When Scott Pendlebury was drafted to Collingwood with pick No.5 in the 2005 national draft, all he wanted was "a long career".
"I didn't really have games [tally] in mind, I just wanted to maximise my potential and when I retire eventually, make sure I didn't leave any stone unturned," Pendlebury said on Thursday.
Pendlebury is unquestionably one of Collingwood’s greatest ever players. Credit:Getty Images
On Monday, Pendlebury will break Tony Shaw's Collingwood games record (313) and Nathan Buckley's club captaincy record (161) when he takes on Port Adelaide.
"It does go really quick," he said. "I don't feel 32. I don't feel like I have played as many games as I have, you just always try to stay in the moment [and] get incrementally better.

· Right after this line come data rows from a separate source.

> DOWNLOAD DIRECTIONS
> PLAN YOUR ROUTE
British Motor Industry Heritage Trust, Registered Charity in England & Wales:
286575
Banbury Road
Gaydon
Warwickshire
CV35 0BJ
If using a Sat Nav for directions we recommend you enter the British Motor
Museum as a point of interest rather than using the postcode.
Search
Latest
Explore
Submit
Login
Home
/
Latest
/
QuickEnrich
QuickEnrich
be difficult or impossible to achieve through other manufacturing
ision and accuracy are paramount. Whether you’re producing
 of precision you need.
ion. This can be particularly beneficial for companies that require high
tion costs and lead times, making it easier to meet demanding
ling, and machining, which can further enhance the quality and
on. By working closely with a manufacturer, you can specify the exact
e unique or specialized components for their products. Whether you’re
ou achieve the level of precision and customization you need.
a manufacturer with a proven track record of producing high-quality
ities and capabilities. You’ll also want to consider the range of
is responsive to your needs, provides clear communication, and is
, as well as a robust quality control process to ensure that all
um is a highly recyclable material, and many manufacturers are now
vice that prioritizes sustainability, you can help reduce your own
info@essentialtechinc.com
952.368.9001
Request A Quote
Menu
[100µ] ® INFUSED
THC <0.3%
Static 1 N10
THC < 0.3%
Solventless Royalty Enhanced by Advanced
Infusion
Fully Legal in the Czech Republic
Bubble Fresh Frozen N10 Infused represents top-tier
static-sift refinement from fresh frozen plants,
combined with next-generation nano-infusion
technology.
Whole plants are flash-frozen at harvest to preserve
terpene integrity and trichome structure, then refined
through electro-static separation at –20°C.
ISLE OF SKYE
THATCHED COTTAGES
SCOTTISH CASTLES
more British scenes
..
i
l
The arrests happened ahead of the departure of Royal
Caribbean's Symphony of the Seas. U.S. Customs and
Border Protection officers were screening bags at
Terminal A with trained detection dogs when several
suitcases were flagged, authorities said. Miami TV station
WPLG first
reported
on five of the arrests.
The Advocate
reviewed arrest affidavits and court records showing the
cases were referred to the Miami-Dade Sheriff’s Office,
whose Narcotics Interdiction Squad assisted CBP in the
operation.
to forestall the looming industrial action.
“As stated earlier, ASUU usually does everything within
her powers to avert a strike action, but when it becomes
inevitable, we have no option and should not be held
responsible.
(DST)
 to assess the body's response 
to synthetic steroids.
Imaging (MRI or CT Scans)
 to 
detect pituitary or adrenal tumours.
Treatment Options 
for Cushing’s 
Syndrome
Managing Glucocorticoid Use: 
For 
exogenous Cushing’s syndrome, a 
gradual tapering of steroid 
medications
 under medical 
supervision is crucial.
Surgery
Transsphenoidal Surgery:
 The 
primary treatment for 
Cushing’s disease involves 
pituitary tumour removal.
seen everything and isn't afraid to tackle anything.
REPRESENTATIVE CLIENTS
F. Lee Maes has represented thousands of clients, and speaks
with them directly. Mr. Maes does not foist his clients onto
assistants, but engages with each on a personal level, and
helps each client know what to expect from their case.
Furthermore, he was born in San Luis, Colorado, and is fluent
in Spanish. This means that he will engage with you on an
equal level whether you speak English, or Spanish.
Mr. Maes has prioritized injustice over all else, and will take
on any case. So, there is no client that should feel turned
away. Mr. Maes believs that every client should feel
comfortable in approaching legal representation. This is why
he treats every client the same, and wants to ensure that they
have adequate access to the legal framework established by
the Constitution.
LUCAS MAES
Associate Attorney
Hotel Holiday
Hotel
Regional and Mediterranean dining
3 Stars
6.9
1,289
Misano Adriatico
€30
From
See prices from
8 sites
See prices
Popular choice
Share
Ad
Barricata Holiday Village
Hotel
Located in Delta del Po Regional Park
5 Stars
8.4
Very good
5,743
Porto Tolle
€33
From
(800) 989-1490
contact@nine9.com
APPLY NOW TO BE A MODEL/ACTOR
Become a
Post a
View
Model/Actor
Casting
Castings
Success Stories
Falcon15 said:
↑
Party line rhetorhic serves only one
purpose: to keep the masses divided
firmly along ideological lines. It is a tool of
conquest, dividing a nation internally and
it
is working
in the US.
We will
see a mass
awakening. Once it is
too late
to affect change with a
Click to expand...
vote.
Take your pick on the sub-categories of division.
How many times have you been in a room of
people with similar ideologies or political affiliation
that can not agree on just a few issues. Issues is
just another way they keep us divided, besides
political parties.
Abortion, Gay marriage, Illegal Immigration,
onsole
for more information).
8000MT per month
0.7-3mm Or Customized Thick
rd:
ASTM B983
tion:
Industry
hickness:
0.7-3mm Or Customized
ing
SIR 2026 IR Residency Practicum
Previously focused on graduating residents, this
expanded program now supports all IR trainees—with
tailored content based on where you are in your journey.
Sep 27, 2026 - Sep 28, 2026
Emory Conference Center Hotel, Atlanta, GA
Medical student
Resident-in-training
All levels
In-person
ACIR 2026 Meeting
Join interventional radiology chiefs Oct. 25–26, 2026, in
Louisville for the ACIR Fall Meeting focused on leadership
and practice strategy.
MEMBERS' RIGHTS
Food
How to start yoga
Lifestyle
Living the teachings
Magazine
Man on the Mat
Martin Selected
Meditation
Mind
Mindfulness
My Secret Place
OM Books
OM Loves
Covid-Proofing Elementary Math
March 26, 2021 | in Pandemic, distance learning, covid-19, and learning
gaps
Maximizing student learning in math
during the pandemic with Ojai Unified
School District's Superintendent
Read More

"I am still shocked that I sit here about to play game 314 for the club. It feels like I am 150 to 200 games in and still trying for look for ways to get better.
"It's been a hell of a journey, I have enjoyed every minute of it [and] I still think I have a bit left in the tank as well."
He remains one of nine players from that draft still playing, and is arguably the best of the bunch, although Josh Kennedy (pick four) has a say in that race (the others remaining are Marc Murphy, pick one, Paddy Ryder, seven, Shaun Higgins, 11, Nathan Jones, 12, Shannon Hurn, 13, Grant Birchall, 14 and Travis Varcoe, 15).
The 2010 premiership player and Norm Smith Medal winner said he would spend this week thanking those who have helped him to this milestone.
He singled out Paul Licuria as one of them, thanks to his "training standards" tips, and Nick Maxwell as another, thanks to his captaincy advice.
"It's not just how you perform on the field, it's how you act off the field and how you treat people along the way," he said of Maxwell's advice.
The six-time All Australian said Collingwood's stability had meant a lot to his success.
"The football club being so stable in my time [has helped]. I have only played for Mick [Malthouse] and Nathan [Buckley]. The board has been pretty stable, the football club has played finals 11 out of the 15 years I have been here.
"There hasn't been too many ups and downs or list changes or rebuilds."
Like many Collingwood champions there's been one affliction not even Pendlebury has managed to evade – grand final losses.
He's lost two (2011 and 2018) and even drawn one, in 2010.
"[Playing] finals just early in my career – regardless of the 2010 win or the 2011 or 2018 losses – just playing finals, you understand the magnitude of those games," Pendlebury said.
"They're ones you want to be in because they're so exciting. The build, the nerves, everything.
"I would love to be three from three from grannies, I am one from three, but I have given myself the opportunity, the club has given myself the opportunity.
"You'd rather be in the hunt than not there at all."